式神作りを拒否った分の霊力が見鬼に全振りされた。

「霊力の波長が君のものだね。これは、君が作ったのかい?」
場は変わって応接間。お茶の準備に動き回る正頼と共にすいすいと飛び交うシルキー隊。千代紙の人形達に、それは微笑ましいものを見る目を向けながら、黒之命は彼女に優しく問いかけた。向かいに座する彼女は「はい」と答える。
「『シルキー』と呼んでいます。ヨーロッパの民話に登場する、家事をしてくれる妖精をモチーフにしています」
「愛らしい上に、働き者のようだね」
「そうなんですの!もううちの孫娘と来たら、自分で動こうとしないでこんな物ばかり作ってお恥ずかしい!」
問われてもいないのに捲し立てる蹊子に彼女は「いやいちいち貶さないと気が済まんのかい。あと私は自分でもきちんと家事を覚えた上でシルキー隊を作ったからな?」と、余程いつもの調子で返したかったが、何せ状況が状況である。これまた我慢する事にした。視界の端では、李子と元輝が蹊子の態度にげんなりとした様子で互いに目配せをし合う様子が見えた。
「いや。陰陽連本部で見せてくれたように、素晴らしい才能だよ。――本題に入ろうか。御当主」
彼女を褒めた黒之命は、瑛子に向き直った。蹊子も「陰陽連本部で見せたって何の事?」と訝しげであったが、流石に静かになる。
「通達した通り、卯上の姪孫こそが探し続けていた僕の主だとわかった。正式に『主と刀』になるには、婚姻関係を結ぶ必要がある。

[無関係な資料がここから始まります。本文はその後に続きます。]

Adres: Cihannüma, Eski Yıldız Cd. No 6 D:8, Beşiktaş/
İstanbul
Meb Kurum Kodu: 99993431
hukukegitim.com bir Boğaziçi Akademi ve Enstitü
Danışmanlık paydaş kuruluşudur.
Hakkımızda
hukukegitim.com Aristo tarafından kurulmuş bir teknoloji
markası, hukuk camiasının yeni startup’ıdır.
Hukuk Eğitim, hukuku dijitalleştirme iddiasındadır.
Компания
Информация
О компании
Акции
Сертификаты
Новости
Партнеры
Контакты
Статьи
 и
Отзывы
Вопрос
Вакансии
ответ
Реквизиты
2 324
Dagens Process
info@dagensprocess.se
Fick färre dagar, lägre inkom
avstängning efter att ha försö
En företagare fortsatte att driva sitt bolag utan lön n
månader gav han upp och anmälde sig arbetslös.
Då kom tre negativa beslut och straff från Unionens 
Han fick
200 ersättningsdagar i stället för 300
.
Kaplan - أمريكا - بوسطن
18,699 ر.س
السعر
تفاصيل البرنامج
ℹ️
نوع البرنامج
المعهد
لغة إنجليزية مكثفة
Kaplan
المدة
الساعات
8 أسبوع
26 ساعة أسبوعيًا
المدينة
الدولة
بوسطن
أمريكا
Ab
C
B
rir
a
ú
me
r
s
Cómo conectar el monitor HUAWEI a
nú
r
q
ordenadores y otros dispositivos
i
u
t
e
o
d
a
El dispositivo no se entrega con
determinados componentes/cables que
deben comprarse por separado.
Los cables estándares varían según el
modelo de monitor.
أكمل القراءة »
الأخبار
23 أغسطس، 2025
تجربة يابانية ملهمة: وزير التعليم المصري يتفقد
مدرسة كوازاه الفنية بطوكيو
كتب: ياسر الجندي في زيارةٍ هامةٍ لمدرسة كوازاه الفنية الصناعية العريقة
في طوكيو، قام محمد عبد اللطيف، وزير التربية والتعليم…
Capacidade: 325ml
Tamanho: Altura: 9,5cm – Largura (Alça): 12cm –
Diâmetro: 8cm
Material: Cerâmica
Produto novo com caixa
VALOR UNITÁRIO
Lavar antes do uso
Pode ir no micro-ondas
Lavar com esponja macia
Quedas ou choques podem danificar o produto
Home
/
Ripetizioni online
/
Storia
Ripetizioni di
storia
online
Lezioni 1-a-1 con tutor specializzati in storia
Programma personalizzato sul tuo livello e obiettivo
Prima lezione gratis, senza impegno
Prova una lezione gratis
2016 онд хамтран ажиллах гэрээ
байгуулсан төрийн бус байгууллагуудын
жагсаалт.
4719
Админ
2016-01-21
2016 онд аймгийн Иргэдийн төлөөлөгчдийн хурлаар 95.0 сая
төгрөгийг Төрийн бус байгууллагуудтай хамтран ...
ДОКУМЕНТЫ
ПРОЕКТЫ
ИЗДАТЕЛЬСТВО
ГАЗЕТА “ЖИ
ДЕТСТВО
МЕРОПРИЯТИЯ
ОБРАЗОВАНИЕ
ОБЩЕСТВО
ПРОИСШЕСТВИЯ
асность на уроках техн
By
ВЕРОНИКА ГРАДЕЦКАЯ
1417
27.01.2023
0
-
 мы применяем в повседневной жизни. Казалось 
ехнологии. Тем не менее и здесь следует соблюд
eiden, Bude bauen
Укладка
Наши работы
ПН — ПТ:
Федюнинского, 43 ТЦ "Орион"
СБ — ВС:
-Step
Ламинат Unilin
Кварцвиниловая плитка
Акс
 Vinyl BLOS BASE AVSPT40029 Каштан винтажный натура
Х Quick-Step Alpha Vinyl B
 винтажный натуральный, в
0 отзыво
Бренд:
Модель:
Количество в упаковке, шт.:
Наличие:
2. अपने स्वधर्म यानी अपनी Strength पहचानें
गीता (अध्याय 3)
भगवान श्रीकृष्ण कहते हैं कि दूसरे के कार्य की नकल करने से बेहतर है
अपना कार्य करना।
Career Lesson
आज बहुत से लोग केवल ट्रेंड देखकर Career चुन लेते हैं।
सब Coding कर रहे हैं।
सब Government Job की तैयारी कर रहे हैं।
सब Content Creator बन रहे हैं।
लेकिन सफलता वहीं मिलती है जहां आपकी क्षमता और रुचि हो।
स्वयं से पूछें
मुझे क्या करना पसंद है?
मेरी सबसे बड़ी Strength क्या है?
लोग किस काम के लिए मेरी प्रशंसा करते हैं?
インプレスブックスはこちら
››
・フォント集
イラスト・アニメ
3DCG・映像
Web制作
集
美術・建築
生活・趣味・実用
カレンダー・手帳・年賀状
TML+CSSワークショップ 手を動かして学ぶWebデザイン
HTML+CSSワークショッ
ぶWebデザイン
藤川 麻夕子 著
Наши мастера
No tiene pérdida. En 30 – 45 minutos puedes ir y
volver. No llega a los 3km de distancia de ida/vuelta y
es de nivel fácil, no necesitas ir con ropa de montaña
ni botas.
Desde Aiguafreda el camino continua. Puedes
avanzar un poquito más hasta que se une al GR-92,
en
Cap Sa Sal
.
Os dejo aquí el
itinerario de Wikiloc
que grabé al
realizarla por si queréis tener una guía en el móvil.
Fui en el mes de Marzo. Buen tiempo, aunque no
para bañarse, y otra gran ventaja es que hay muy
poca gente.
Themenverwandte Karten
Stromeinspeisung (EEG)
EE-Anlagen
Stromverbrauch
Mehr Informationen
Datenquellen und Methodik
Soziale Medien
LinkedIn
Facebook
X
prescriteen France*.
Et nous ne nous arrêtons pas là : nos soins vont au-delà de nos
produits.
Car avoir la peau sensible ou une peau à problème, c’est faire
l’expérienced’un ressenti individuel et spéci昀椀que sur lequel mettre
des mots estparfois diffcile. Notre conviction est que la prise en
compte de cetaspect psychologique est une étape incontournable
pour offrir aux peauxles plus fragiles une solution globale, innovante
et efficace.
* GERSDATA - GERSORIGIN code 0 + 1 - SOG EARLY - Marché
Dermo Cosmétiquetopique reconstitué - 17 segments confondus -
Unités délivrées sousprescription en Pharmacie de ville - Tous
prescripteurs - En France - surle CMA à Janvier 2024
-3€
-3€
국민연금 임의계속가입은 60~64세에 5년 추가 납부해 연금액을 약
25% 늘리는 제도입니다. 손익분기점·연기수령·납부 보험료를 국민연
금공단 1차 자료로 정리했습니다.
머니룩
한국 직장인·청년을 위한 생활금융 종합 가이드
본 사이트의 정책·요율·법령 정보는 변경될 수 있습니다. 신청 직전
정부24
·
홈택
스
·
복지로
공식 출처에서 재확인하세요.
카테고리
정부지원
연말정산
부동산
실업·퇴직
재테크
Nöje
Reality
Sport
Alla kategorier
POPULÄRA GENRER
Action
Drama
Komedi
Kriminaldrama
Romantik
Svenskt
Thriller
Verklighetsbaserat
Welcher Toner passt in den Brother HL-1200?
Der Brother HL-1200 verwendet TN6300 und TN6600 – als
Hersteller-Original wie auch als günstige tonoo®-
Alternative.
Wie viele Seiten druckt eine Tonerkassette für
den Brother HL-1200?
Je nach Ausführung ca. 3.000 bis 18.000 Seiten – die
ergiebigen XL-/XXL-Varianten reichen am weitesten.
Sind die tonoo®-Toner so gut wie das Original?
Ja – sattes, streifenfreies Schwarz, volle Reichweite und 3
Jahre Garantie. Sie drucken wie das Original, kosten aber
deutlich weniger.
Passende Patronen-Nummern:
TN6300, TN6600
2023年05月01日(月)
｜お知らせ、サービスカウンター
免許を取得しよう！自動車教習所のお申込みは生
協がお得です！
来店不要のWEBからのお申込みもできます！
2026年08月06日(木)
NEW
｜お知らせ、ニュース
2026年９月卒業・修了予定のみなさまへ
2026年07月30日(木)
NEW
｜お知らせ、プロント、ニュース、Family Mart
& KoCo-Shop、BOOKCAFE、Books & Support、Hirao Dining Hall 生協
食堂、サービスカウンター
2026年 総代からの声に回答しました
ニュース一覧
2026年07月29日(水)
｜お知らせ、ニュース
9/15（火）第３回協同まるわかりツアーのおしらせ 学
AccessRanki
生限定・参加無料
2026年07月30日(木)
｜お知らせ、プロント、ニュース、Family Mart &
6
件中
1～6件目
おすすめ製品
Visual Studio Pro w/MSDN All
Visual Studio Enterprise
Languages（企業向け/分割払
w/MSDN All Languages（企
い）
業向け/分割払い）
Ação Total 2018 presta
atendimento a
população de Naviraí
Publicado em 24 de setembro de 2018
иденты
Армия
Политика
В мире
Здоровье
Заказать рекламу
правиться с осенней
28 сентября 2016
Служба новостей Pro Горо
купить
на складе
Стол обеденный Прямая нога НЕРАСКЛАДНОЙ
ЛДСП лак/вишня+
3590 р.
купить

彼女を主にすると同時に、僕の伴侶として迎えたい」
「もうこの度は本当に、こんな出来の悪い孫娘に勿体ないお話をありがとうございます!」
誰よりも早く返したのは蹊子だった。上機嫌の笑顔で彼女を見上げる。
「勿論お受けするでしょ?これから何処に住む事になるの?引っ越しはいつ?」
「いや。何処に行こうと祖母さんは絶対に連れて行かないからな?」
「え?」
蹊子は文字通り固まった。彼女は「『え?』じゃないよ『え?』じゃ」と呆れつつ、瞬きの一つもしないで祖母を見る。
「祖母さんの事だから、私が選ばれた即ち直系の血族である自分も相応の扱いをしてもらえると思ったんだろうけど。祖母さんは私と元輝の母親をずっと無能呼ばわりして蔑ろにしてきた。私の財産をずっと毟り取り続けてきた。そんな相手を大切にする理由があると思う?」
「祖母ちゃんはわからないだろうから俺からも言うけどさ。曾祖母さんも曾祖父さんも、霊力を持たない祖母ちゃんを大事に育ててくれただろ?だけど、祖母ちゃんは母ちゃんをそう育てなかったじゃないか。曾祖母さんと曾祖父さんの何を見てきたんだって話だよ」
加勢したのは元輝だった。実は予め姉に「主砲は私がやるから援護射撃よろしく」と言われていたのだ。元輝は快諾した。
「もう一つ。今だから言うけど、祖母さんはいつも瑛子伯母様の所に行ったりする為のお金をお母さんに無心していたよね?あれ、出していたのは私ね。だからさっき財産を毟り取られてるって言ったの」
「蹊子。貴方、いつも私に気前が良かったけれど、あれは全部この子達の犠牲があっての事だったのね」
「瑛子伯母様にも、もう全部言ってるから」
あからさまに顔色を変える祖母に、彼女は肩をそびやかすような仕種を見せた。